The correction may have ended in three days at 14.607.

Summary: The trend for Silver should still be up. A correction against the trend may have ended two days ago. However, volume continues to be a concern this week because it indicates a possible downwards breakout and does not support the view that the correction has ended.

New updates to this analysis are in bold.


Silver weekly 2016
Click chart to enlarge.

If super cycle wave (a) is a double zigzag, then within the second zigzag of the double labelled cycle wave y the structure may be complete.

Primary wave C is an ending contracting diagonal within the zigzag of cycle wave y. All subwaves subdivide as zigzags. The third wave is shorter than the first, the fifth wave is shorter than the third, and the fourth wave is shorter than the second. The trend lines converge.

There is a small overshoot of the (1)-(3) trend line at the end. This indicates the contracting diagonal structure is very likely to be complete.
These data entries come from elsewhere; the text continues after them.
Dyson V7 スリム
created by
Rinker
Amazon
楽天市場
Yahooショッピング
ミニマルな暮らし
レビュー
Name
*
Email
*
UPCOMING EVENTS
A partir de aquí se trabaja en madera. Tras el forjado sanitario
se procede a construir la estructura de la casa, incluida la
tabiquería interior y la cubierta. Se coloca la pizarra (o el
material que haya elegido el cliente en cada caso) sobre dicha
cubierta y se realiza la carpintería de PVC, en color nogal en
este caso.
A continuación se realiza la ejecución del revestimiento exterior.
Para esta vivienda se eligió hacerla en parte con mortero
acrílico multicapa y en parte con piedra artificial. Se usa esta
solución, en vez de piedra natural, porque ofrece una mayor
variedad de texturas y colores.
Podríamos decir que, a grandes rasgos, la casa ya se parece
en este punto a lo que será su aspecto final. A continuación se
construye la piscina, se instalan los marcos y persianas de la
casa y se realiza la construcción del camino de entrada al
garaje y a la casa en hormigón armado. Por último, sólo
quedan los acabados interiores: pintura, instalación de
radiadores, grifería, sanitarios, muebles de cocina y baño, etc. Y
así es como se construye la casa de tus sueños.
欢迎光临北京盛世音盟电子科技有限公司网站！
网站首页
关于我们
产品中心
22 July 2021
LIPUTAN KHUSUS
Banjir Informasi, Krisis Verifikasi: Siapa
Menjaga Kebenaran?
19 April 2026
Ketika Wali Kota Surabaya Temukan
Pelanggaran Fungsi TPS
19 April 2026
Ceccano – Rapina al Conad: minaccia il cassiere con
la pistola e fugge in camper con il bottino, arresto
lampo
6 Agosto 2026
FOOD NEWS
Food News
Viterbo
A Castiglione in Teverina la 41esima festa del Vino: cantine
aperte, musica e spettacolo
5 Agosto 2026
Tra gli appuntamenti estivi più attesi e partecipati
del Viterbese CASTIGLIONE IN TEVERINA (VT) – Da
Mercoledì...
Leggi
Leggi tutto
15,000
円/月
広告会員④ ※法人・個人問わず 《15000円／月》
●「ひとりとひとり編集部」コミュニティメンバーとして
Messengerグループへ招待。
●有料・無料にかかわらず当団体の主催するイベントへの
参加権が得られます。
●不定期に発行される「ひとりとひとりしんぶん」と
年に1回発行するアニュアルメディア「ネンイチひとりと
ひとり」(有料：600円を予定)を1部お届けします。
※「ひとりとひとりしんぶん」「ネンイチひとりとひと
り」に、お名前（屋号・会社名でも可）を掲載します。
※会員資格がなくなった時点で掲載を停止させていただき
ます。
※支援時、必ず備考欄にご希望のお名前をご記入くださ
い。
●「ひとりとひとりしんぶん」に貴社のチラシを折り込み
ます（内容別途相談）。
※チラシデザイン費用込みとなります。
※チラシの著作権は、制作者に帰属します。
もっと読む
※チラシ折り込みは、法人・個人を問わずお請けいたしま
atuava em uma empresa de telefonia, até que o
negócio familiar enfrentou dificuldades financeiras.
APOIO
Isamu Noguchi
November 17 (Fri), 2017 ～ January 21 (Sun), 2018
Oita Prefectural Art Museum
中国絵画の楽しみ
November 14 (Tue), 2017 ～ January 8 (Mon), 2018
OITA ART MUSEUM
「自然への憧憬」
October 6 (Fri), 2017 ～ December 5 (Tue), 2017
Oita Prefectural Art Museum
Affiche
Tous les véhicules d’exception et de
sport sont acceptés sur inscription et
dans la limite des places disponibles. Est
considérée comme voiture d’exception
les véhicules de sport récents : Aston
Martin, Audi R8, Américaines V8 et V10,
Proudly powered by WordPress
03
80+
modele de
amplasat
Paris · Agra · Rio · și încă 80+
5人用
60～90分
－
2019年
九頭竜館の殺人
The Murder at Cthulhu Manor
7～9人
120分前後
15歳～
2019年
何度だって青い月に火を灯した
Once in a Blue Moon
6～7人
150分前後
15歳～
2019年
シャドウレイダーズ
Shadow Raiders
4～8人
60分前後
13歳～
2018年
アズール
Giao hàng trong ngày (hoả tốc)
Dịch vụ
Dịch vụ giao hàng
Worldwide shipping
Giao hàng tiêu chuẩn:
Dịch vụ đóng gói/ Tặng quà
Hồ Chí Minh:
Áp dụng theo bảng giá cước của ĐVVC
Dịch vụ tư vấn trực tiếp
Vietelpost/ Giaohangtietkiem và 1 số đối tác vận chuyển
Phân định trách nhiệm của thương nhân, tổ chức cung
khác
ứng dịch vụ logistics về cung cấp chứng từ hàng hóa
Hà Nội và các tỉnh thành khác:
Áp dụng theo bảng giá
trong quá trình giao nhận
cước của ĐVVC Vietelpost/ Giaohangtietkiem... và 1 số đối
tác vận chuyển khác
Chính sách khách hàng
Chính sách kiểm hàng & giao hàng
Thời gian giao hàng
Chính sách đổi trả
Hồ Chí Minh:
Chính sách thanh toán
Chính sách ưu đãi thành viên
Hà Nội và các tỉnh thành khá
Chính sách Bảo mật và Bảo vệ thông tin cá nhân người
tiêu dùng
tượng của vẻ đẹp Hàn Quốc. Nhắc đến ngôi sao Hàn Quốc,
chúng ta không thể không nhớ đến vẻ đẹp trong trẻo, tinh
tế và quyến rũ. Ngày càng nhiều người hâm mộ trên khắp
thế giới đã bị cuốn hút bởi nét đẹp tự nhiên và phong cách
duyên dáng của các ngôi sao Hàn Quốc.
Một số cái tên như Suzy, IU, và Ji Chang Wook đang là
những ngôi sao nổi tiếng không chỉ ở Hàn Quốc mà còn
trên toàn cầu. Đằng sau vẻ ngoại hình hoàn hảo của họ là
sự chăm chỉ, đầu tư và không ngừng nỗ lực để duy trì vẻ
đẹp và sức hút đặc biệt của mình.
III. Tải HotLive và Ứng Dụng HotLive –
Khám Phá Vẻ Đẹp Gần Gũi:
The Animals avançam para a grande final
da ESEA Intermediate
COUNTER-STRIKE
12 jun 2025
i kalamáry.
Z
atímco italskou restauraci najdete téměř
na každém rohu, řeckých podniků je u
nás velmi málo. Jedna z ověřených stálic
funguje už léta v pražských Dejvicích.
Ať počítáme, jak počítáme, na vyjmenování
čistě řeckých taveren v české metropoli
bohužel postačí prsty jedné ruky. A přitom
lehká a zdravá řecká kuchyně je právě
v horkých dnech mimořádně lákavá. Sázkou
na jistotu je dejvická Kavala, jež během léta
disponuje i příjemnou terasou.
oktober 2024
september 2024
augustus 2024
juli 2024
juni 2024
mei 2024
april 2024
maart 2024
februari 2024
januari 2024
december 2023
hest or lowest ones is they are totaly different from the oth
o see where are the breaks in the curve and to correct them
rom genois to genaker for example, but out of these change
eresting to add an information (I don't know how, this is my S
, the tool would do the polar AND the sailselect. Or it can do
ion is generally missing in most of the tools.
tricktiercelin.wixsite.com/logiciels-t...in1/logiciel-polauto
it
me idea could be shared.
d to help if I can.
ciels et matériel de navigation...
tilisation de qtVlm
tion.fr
If this wave count is correct, then super cycle wave (a) has subdivided as a three wave structure. That indicates Grand Super Cycle wave II may be a flat correction.

If this correction at Grand Super Cycle is a second wave (as opposed to a fourth wave), then a triangle may be eliminated.

A combination may also be eliminated because the first wave is a multiple. Combinations may only consist of a maximum of three corrective structures, so within each of W, Y and Z they may only subdivide into simple A-B-C structures (or A-B-C-D-E in the case of triangles). To label multiples within multiples increases the maximum beyond three, violating the rule.

Super Cycle wave (b) must retrace a minimum 90% of super cycle wave (a) at 23.945. Super cycle wave (b) may make a new price extreme beyond that seen for super cycle wave (a) above 49.752 as in an expanded flat.

Super cycle wave (b) may be any one of 23 possible corrective structures. It is impossible to predict at this early stage which one it will be, only to say it is unlikely to be a rare structure such as a running flat, expanding triangle or triple combination. That still leaves multiple structural possibilities. The most likely structure which would be able to meet the minimum price requirement at 23.945 is a zigzag.

The first movement up for a wave of this large degree must subdivide as a clear five at the daily chart level, and probably at the weekly chart level also.


Silver daily 2016
Click chart to enlarge.

If there has been a trend change at super cycle degree, then a clear five wave structure upwards must develop. This would still be incomplete.

At this stage, due to the duration, this sideways consolidation looks like it may need to be labelled one degree higher. For now it makes no difference to the expected direction of price, so I will leave it as is. Silver just does not always have nice proportions; I will let Gold lead the way.

The correction may now be a complete zigzag. Within the zigzag, there is no Fibonacci ratio between minuette waves (a) and (c).

Downwards movement did not find support at the cyan line on last week’s daily chart. The line is redrawn. This is currently where price is finding some support.

If the correction continues any lower, it may not move into minute wave i price territory below 14.191.

At 16.802 minute wave v would reach equality in length with minute wave iii. If this target is wrong, it may be too high. When there is some structure within minute wave v to analyse, then the target may be calculated at a second wave degree. At that stage, it may widen to a zone or it may change.



Silver Chart Daily 2016
Click chart to enlarge. Chart courtesy of

During this sideways consolidation, it is now four downwards days which have clearly stronger volume. This indicates a downwards breakout is more likely than upwards. However, in looking back over the last years price action volume is not a reliable indicator of breakout direction for Silver. It sometimes works, but almost as often it does not. In this case, because the volume is for four days and is very strong, it should be taken notice of. This does not support the Elliott wave count. Caution is advised with any long positions. Manage risk carefully.

The last three days has extremely low volume, which is strange. The rise in price from the last low is not at all supported by volume, so is highly suspicious.

On Balance Volume broke below the pink trend line indicating price should break out downwards. However, thereafter OBV is flat and sitting on the new yellow line. This line is almost horizontal, repeatedly tested, and offers strong technical significance. If OBV moves up from here, that would be a bullish signal. If OBV breaks below the yellow line, it would be a strong bearish signal.

ADX is flat indicating no clear trend. The +DX line remains above the -DX line, so if the trend returns it should be up. Price continued lower to find support at the red horizontal trend line. Stochastics is oversold at the same time. Some upwards movement would be expected from here until price finds resistance and Stochastics reaches overbought.

This correction has returned RSI from overbought. There is room for the market to rise or fall.

This analysis is published @ 09:11 p.m. EST.